In Santa Barbara, all card-carrying members of the eco-minded liberal left are supposed to stand and salute every time the anti-oil national anthem-“Remember the Spill of ’69”-is played. While the cause is righteous, the continuous up-and-down of it all grinds on one’s knees after a few decades. Francisco reasonably reckoned that Williams and Schneider had engineered the event to pimp the Pavlovian anti-oil salivary function of their political base by bringing the matter to council just three weeks before election ballots are mailed out to city voters. I harbored similar concerns; as visceral wedge issues go, Santa Barbara has nothing more reliable than oil. It turns out, however, that EDC lead attorney Linda Krop was, in fact, in Washington lobbying against the leasing proposal this week, and that the letter-which followed one submitted by the Board of Supervisors last week-was part of the same effort.

Three pro-oil representatives argued against the letter. At a time when needy programs are being cut, they argued, oil brings in good money. By drilling for oil, they insisted, the subsea pressure that gives rise to natural seeps is reduced and so is the natural pollution they cause. One speaker opined that South Coast beaches are cleaner now than they’ve been in 400,000 years thanks to oil drilling (little matter that the UCSB scientist whose research these people cite has repudiated these statements so many times he could obtain a legal injunction by now). Typically, members of the public are allowed to speak with no argument or rebuttal from the council. But Mayor Blum felt compelled to note that Santa Barbara receives not one cent in oil revenues. She also commented how odd it is that so much of Santa Barbara’s oil gets exported to places like Korea and Japan when the United States allegedly is attempting to wean itself from its addiction to foreign oil. When EDC attorney Nathan Alley took to the podium, Francisco understandably figured he could do the same, and lit into Alley like a prosecuting attorney in the heat of cross-examining a hostile witness. How can the EDC oppose federal leasing, Francisco demanded in that “yes-no” staccato of a courtroom litigator, when it supported new production from state waters (referring, of course, to the controversial PXP deal)?

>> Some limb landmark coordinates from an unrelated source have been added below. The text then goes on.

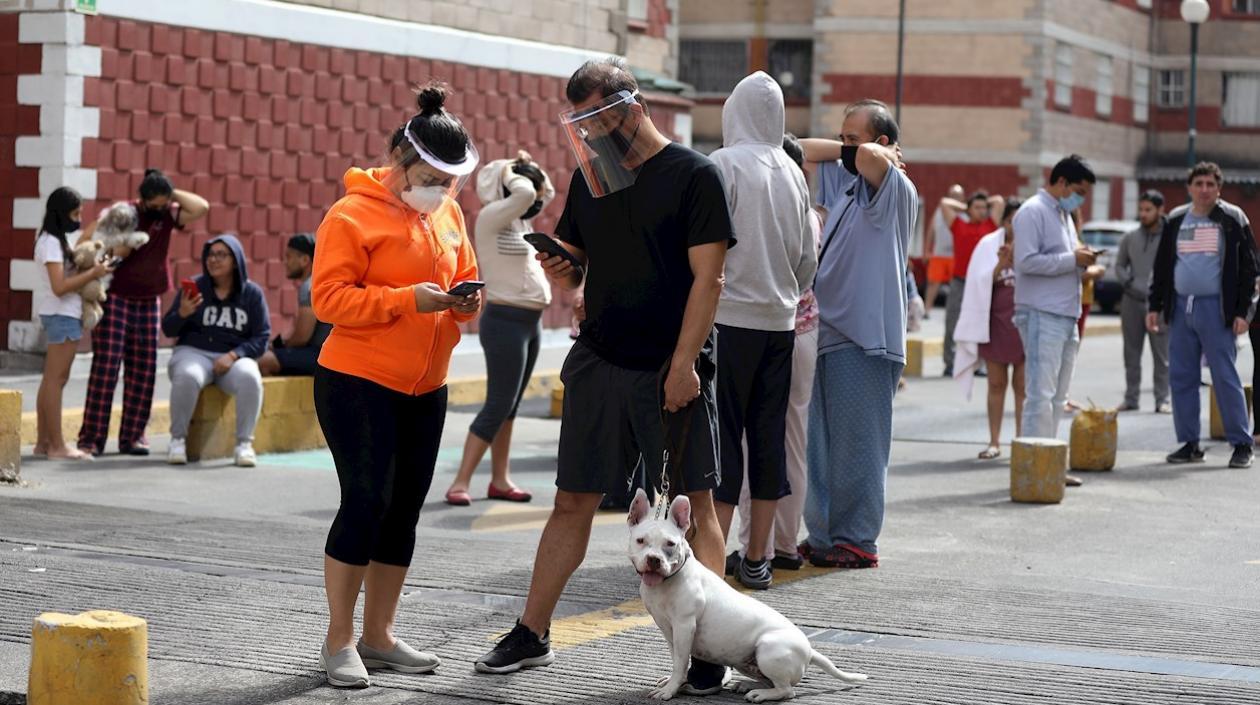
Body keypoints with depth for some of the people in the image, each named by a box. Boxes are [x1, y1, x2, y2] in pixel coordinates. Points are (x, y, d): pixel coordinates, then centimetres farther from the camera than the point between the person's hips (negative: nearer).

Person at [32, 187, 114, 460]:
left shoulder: (55, 239, 14)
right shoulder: (51, 243, -16)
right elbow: (60, 286, -22)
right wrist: (94, 273, -19)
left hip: (60, 315, 10)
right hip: (62, 315, -10)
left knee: (51, 379, 11)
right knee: (57, 379, -8)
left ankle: (43, 441, 14)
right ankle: (57, 445, -7)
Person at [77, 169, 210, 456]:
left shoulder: (167, 216, 4)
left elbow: (202, 208, -7)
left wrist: (173, 194, -6)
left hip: (148, 303, 5)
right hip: (115, 300, -4)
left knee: (143, 372, 3)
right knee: (105, 368, -8)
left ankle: (132, 436, 8)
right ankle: (91, 438, -7)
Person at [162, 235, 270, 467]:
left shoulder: (252, 293, 4)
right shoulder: (194, 287, 4)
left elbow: (261, 339, 1)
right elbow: (168, 330, 4)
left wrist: (233, 356, -15)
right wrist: (182, 314, -18)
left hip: (235, 357, 0)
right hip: (194, 352, 0)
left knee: (250, 379, -34)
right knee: (187, 376, -35)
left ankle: (244, 443, -20)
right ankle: (178, 440, -19)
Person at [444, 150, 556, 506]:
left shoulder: (518, 220, 12)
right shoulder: (491, 217, -13)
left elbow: (547, 192, 27)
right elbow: (525, 193, -30)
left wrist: (531, 165, 12)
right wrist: (507, 172, -11)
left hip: (530, 321, 9)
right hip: (506, 321, -9)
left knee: (509, 406, 10)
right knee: (498, 406, -9)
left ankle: (499, 480, 14)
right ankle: (460, 482, -7)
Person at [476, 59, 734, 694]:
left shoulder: (693, 175, -6)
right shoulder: (589, 176, 11)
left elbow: (708, 278, -11)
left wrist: (683, 365, -17)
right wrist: (558, 268, -5)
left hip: (671, 368, -5)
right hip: (599, 362, 5)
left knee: (695, 503, -2)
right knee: (573, 501, 9)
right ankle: (531, 635, 16)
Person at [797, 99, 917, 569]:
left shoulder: (897, 191, -5)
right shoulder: (843, 181, 18)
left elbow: (870, 157, -24)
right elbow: (799, 151, 23)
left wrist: (877, 154, -2)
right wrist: (844, 150, 11)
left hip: (865, 339, -8)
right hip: (829, 332, 8)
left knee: (857, 444, -6)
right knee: (822, 446, 10)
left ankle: (857, 542, -2)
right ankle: (822, 536, 16)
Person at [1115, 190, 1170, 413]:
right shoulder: (1130, 237, 9)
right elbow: (1120, 265, 16)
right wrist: (1129, 283, -2)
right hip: (1132, 301, 4)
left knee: (1161, 354, -1)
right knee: (1132, 353, 9)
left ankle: (1163, 399, 3)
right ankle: (1131, 397, 15)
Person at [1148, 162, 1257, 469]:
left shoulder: (1233, 219, -1)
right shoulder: (1176, 220, 12)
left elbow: (1248, 267, -2)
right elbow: (1162, 267, 17)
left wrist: (1242, 311, -9)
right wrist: (1155, 305, 11)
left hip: (1216, 309, -5)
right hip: (1181, 308, 5)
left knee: (1225, 377, -6)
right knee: (1181, 377, 4)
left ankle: (1241, 445, 0)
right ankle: (1189, 443, 12)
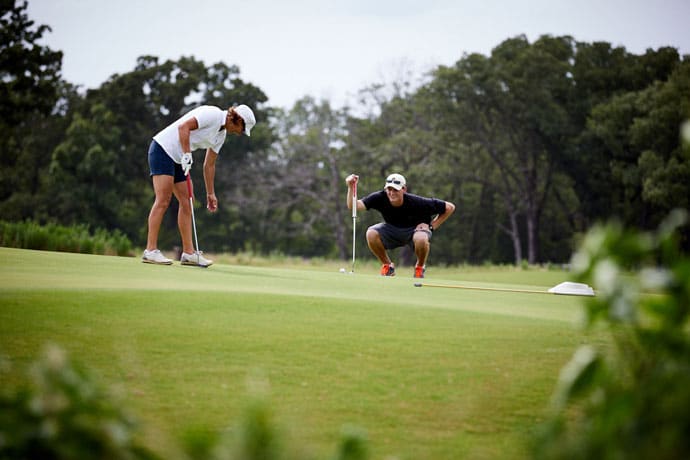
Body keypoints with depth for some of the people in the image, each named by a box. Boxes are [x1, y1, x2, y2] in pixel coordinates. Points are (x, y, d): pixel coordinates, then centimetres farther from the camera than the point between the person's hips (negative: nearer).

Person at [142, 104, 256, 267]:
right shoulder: (213, 114, -14)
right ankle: (150, 251, -16)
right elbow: (184, 126, -23)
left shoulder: (221, 135, 13)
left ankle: (188, 253, 7)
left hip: (177, 159, 10)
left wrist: (210, 194, 19)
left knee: (186, 203, 5)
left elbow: (209, 165, 19)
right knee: (163, 201, -15)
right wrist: (187, 154, -24)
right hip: (163, 148, -10)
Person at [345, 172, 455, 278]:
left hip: (414, 230, -3)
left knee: (421, 238, -39)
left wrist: (432, 226, -18)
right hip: (391, 231, 3)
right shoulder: (380, 198, -23)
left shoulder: (416, 202, -28)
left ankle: (420, 267, -4)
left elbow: (450, 207, -19)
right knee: (371, 233, -27)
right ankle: (388, 265, -1)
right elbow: (353, 206, -32)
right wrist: (351, 188, -48)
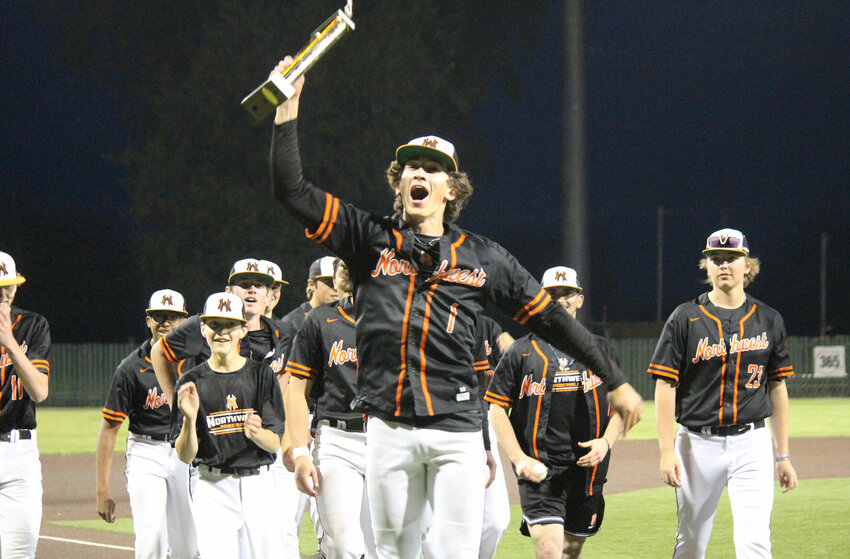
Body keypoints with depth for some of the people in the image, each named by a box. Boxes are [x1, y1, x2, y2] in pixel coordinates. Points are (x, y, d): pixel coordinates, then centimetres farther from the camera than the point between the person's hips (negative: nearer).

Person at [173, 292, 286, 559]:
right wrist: (190, 419, -21)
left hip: (258, 485, 1)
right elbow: (185, 456, -3)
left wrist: (256, 433, -23)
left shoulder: (261, 374, 3)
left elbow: (275, 444, -1)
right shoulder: (192, 382, 3)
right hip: (213, 488, -1)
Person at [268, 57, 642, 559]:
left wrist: (615, 380, 15)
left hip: (458, 430, -1)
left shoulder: (484, 258, 10)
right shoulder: (371, 239, 8)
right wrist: (288, 112, -4)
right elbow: (293, 192, 3)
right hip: (389, 430, 1)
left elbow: (551, 319, 13)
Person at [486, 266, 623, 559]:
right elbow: (496, 409, 3)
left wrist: (606, 441, -4)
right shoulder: (522, 351, 5)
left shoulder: (600, 350, 13)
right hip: (539, 469, -3)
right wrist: (519, 459, -9)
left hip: (587, 466, 3)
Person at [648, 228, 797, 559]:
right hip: (698, 443, -1)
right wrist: (667, 451, -11)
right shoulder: (685, 319, 0)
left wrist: (783, 456, 9)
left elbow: (777, 388, 12)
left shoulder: (768, 321, 7)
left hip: (752, 444, 1)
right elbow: (665, 386, -3)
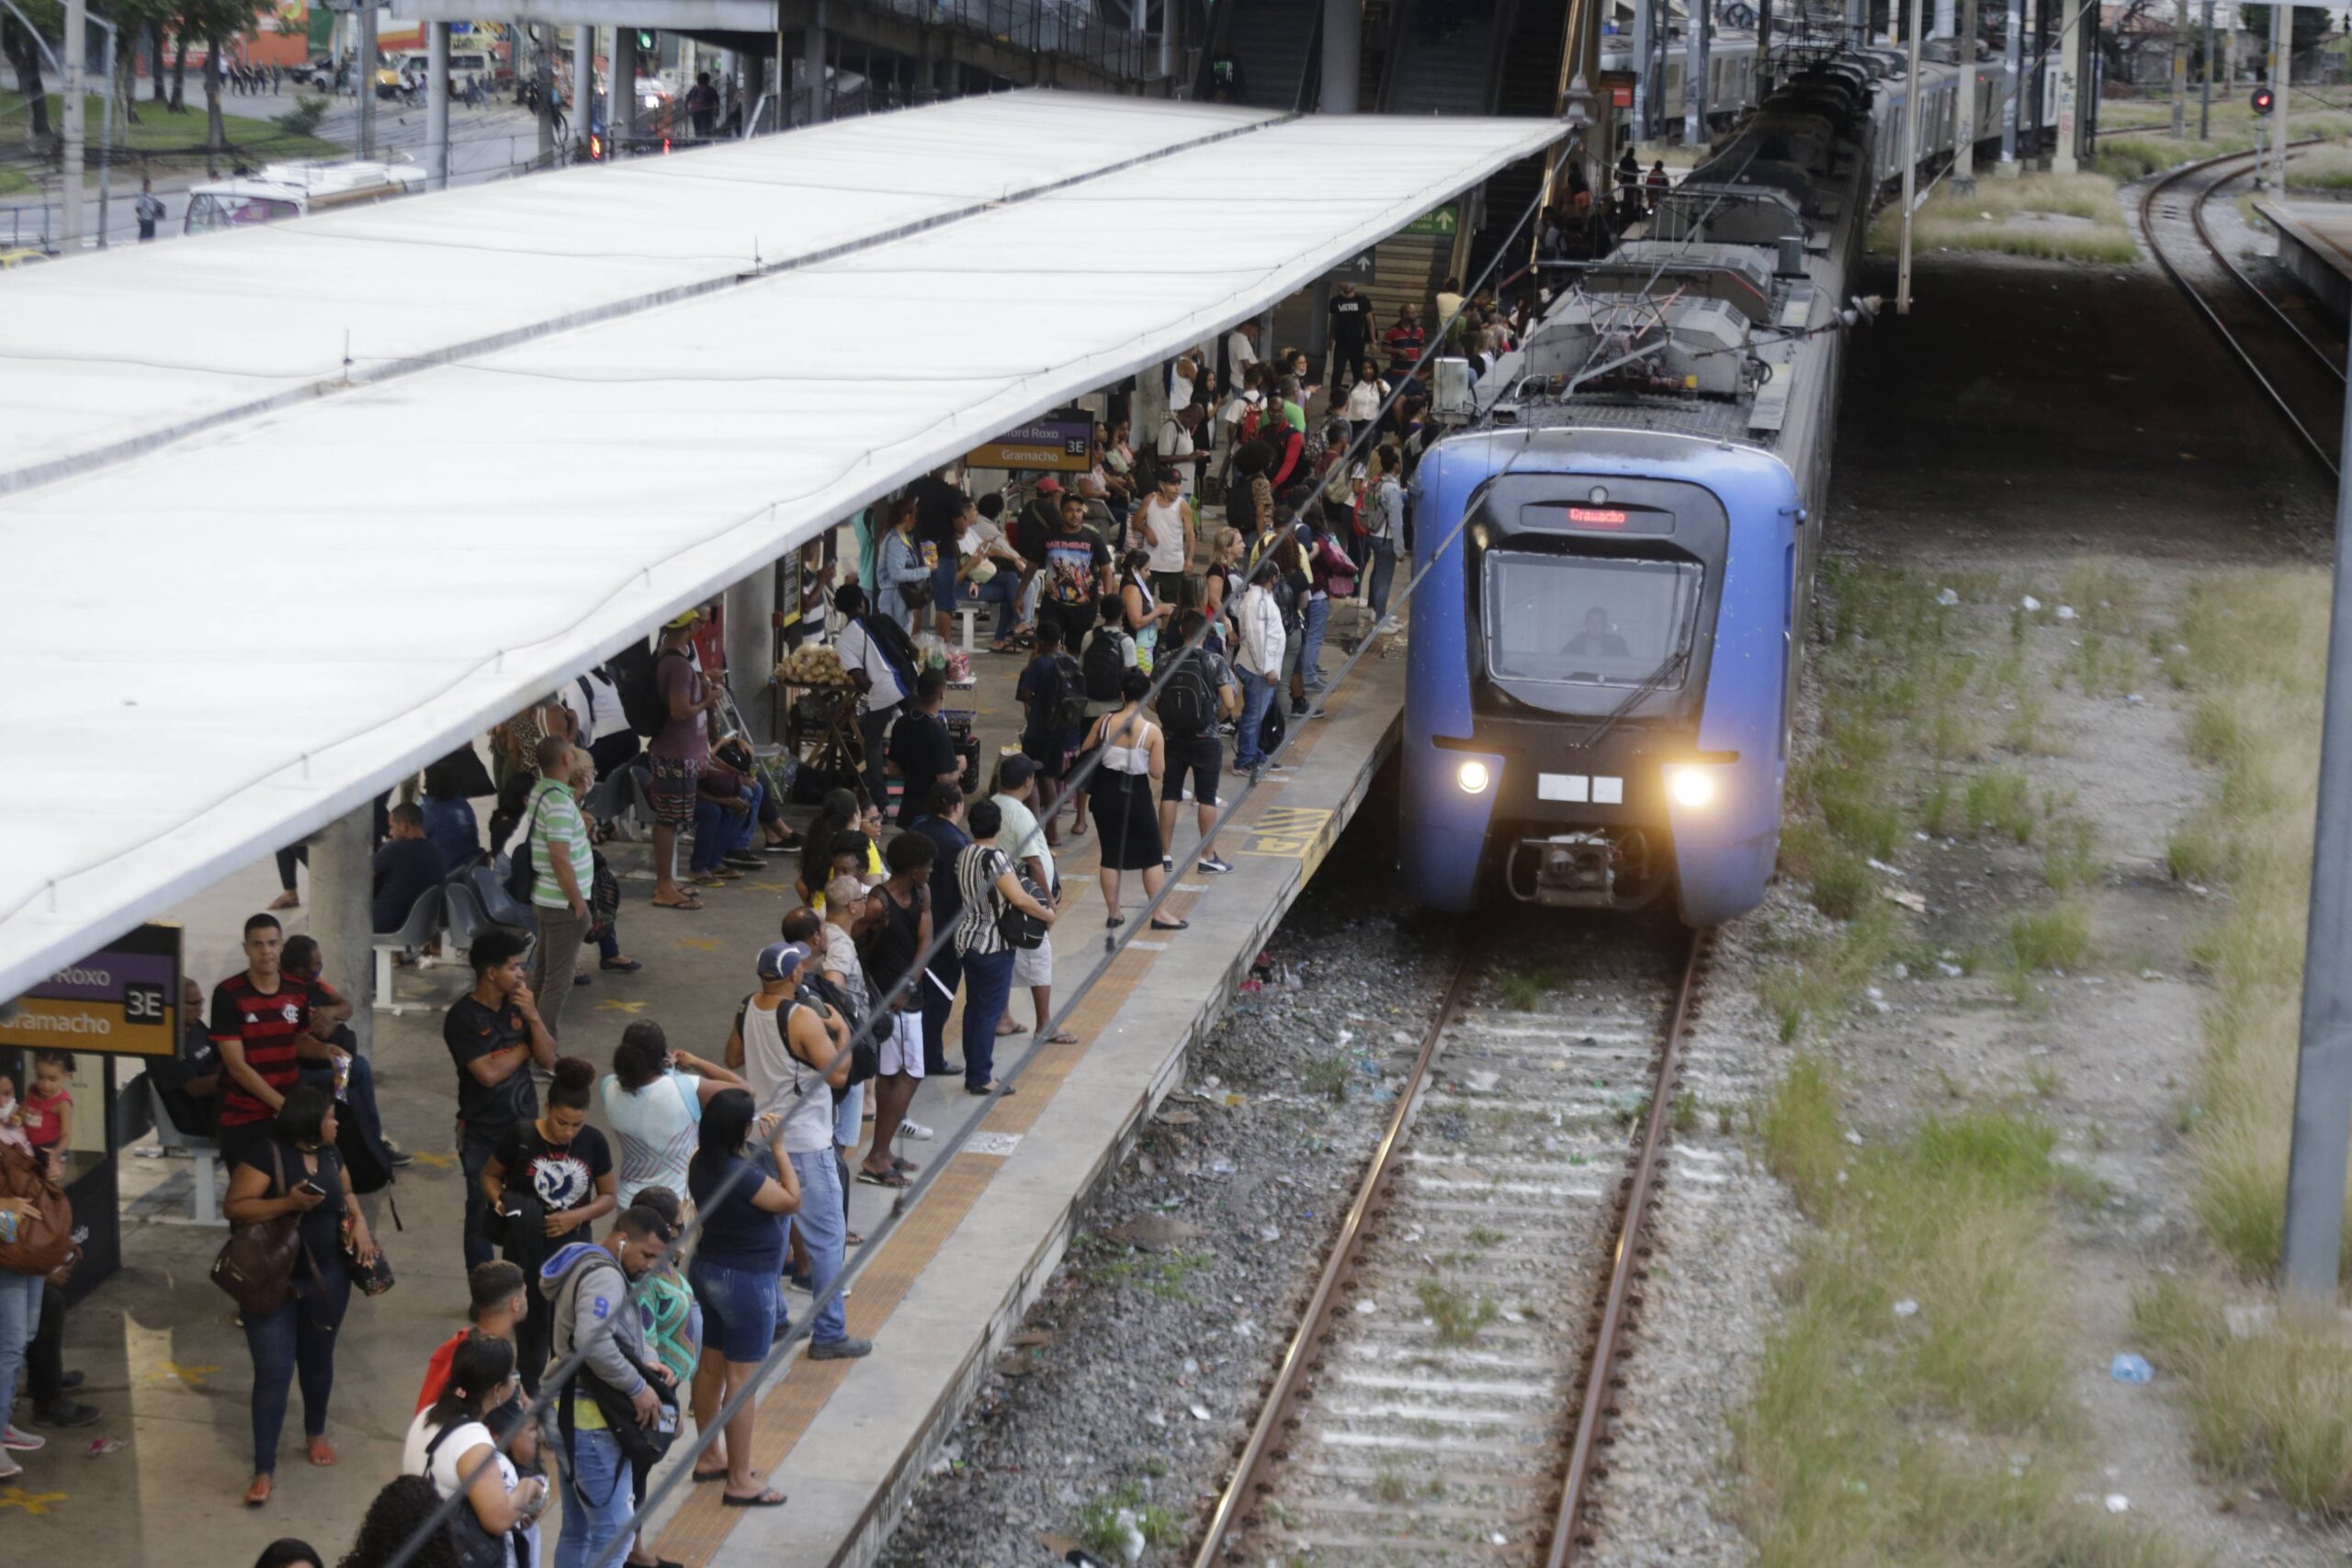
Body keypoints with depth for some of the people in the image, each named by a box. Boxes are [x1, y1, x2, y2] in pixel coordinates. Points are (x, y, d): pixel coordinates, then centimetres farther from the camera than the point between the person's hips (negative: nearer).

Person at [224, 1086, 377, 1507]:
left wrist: (359, 1222, 0)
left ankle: (316, 1432, 45)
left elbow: (346, 1192, 21)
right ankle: (264, 1470, -1)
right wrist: (288, 1202, -31)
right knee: (273, 1372, -7)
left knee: (317, 1359, 20)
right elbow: (233, 1207, -20)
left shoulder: (329, 1153, 4)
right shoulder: (265, 1155, -18)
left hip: (326, 1277, 6)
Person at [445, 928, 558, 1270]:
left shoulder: (520, 1003, 0)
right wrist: (525, 1047, -8)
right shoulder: (462, 1017, -15)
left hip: (524, 1126, 4)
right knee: (482, 1215, 7)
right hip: (481, 1135, -3)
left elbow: (548, 1060, -2)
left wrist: (533, 1017, -16)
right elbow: (488, 1074, -23)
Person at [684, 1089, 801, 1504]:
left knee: (711, 1366, 21)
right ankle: (739, 1481, 8)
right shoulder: (741, 1176, -30)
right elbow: (792, 1201, -18)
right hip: (747, 1281, -9)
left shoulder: (701, 1162, -4)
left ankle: (709, 1457, 36)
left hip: (707, 1270, 9)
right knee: (742, 1379, 0)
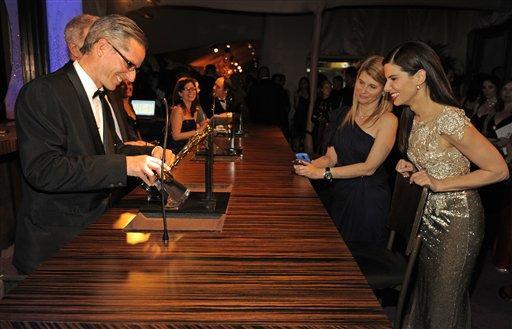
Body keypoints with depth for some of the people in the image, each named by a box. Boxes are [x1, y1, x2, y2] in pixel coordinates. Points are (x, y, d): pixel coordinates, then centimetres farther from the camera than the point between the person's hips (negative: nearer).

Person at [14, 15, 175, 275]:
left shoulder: (100, 98, 11)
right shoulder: (41, 93, -17)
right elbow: (42, 170, -27)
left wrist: (151, 153, 1)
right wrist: (124, 165, -31)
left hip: (95, 231, 8)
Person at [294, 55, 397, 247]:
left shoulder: (388, 120, -12)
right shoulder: (347, 113, 6)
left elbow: (369, 167, -17)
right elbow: (332, 156, 5)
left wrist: (323, 173, -21)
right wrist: (311, 165, -16)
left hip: (368, 200, -5)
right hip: (340, 193, 5)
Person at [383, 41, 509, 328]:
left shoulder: (450, 120, -25)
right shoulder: (418, 116, 2)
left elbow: (499, 170, -19)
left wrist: (439, 184, -23)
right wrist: (414, 169, -2)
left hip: (457, 221, -8)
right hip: (431, 216, 8)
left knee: (445, 305, 10)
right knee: (426, 292, 21)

Blum objected Francisco was badgering the witness and admonished him to be more civil. Francisco snapped back he was only following Blum’s lead.

Francisco saved most of his ire for Williams, however, seeking to subject his council colleague to the same rat-a-tat-tat cross-examination that he’d attempted on Alley. Why did Das and Helene wait until it was almost too late to submit the letter for council consideration, he wanted to know, when Williams and Schneider had the 149-page federal report on offshore leasing proposals in their possession for no fewer than seven months? And given the less-than-cursory attention the matter had received, how could the council in good conscience say it had reviewed that report? With notable starchiness, Williams declined to be cross-examined by Francisco, suggesting he would deign to answer Francisco’s concerns if he articulated them all at once. Council staff had been reviewing the document, Williams insisted; and given recent council vacations coupled with work sessions focused exclusively on the budget, there simply had been no time to bring it up sooner.

Should you visit the City Council chambers between now and this November’s election, just wear shorts and sandals. No matter how much Dale and Das tweak the dial, that room will stay hotter than a sauna.